== DATA TO PROCESS

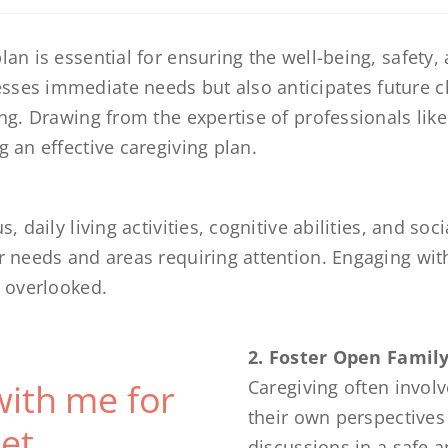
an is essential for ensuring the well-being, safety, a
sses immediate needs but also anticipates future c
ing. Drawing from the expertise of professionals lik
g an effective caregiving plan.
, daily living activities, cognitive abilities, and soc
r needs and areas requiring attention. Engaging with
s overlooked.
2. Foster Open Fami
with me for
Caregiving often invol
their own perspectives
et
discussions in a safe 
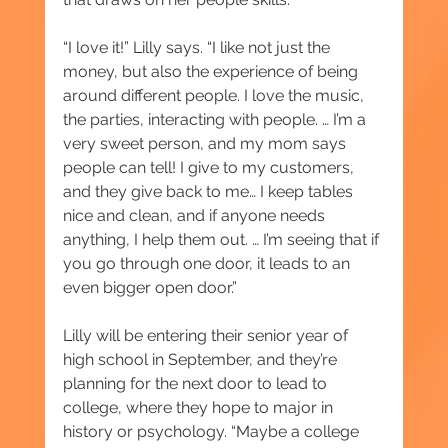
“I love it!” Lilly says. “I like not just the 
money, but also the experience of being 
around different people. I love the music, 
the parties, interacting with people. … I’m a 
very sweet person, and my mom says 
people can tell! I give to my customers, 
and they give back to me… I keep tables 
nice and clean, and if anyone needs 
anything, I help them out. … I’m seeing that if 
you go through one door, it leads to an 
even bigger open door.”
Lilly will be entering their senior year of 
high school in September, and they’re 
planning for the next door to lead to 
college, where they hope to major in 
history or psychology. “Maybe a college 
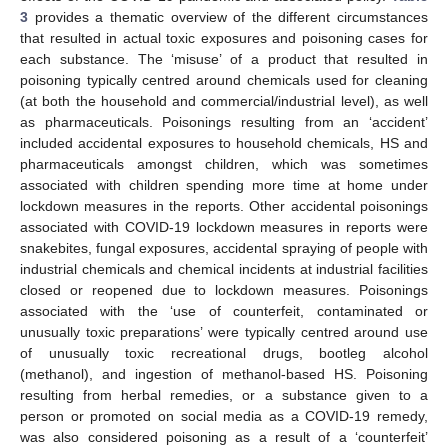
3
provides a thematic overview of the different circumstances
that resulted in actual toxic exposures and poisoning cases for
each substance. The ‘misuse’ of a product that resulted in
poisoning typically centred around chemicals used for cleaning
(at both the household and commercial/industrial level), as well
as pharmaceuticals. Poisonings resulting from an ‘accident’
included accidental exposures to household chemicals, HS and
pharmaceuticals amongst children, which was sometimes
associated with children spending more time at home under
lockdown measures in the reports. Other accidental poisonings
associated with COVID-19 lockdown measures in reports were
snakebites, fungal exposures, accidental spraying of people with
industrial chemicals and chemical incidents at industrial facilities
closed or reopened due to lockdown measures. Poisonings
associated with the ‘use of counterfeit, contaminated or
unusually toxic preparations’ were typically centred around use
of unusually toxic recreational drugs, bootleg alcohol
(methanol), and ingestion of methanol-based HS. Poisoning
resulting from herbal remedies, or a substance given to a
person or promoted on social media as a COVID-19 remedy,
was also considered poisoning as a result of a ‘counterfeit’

====
== DATA TO PROCESS

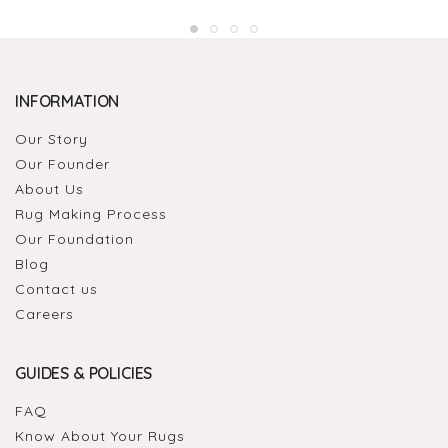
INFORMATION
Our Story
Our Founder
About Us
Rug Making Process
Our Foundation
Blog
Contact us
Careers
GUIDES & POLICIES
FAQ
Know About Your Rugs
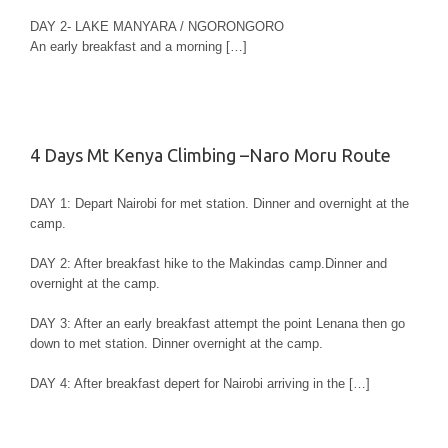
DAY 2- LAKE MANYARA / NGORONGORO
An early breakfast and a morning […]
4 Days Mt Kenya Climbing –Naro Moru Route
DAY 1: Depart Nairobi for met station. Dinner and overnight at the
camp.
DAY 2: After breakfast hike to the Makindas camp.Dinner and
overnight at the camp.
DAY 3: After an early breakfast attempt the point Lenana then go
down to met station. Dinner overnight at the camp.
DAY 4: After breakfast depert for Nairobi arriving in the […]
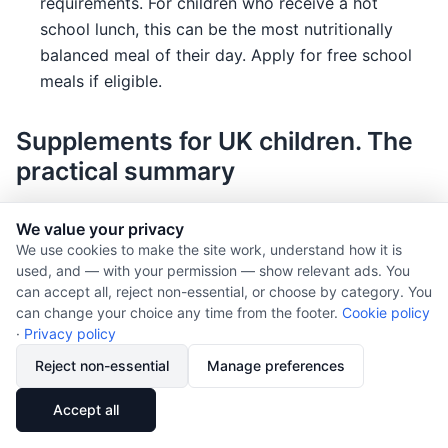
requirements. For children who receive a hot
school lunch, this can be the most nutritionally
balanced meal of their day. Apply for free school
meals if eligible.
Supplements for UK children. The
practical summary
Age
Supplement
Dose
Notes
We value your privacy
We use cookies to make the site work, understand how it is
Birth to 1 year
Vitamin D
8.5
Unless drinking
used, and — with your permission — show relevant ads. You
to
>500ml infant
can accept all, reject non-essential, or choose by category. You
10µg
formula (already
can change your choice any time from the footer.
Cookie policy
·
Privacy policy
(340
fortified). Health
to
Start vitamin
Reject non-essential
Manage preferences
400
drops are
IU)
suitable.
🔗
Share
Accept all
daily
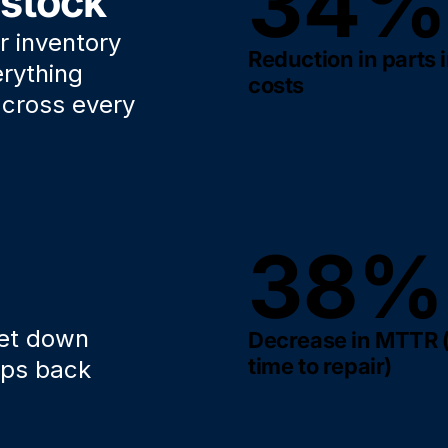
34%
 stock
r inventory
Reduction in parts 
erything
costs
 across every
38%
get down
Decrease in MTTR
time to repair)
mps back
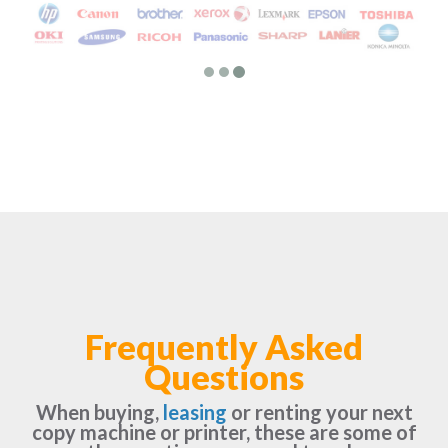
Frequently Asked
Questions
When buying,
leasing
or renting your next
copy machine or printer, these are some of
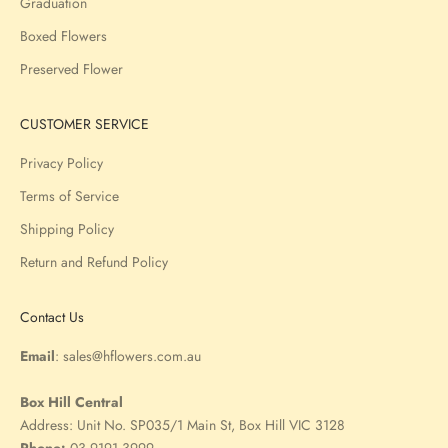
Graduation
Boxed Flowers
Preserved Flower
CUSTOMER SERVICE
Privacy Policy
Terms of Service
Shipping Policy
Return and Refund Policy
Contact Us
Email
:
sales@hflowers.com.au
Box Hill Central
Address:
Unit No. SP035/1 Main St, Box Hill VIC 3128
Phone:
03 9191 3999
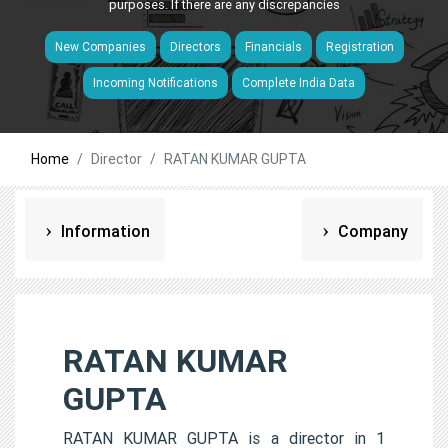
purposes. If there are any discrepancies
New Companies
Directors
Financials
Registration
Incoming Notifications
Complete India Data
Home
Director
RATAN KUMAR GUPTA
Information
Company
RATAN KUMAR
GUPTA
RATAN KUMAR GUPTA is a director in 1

====

### TASK TO COMPLETE
Please give again the lines above between the line holding "lockdown measures in the" and the line holding "of unusually toxic", inclusive, exactly as they are and with nothing added.

### EXERCISE RESPONSE
lockdown measures in the reports. Other accidental poisonings
associated with COVID-19 lockdown measures in reports were
snakebites, fungal exposures, accidental spraying of people with
industrial chemicals and chemical incidents at industrial facilities
closed or reopened due to lockdown measures. Poisonings
associated with the ‘use of counterfeit, contaminated or
unusually toxic preparations’ were typically centred around use
of unusually toxic recreational drugs, bootleg alcohol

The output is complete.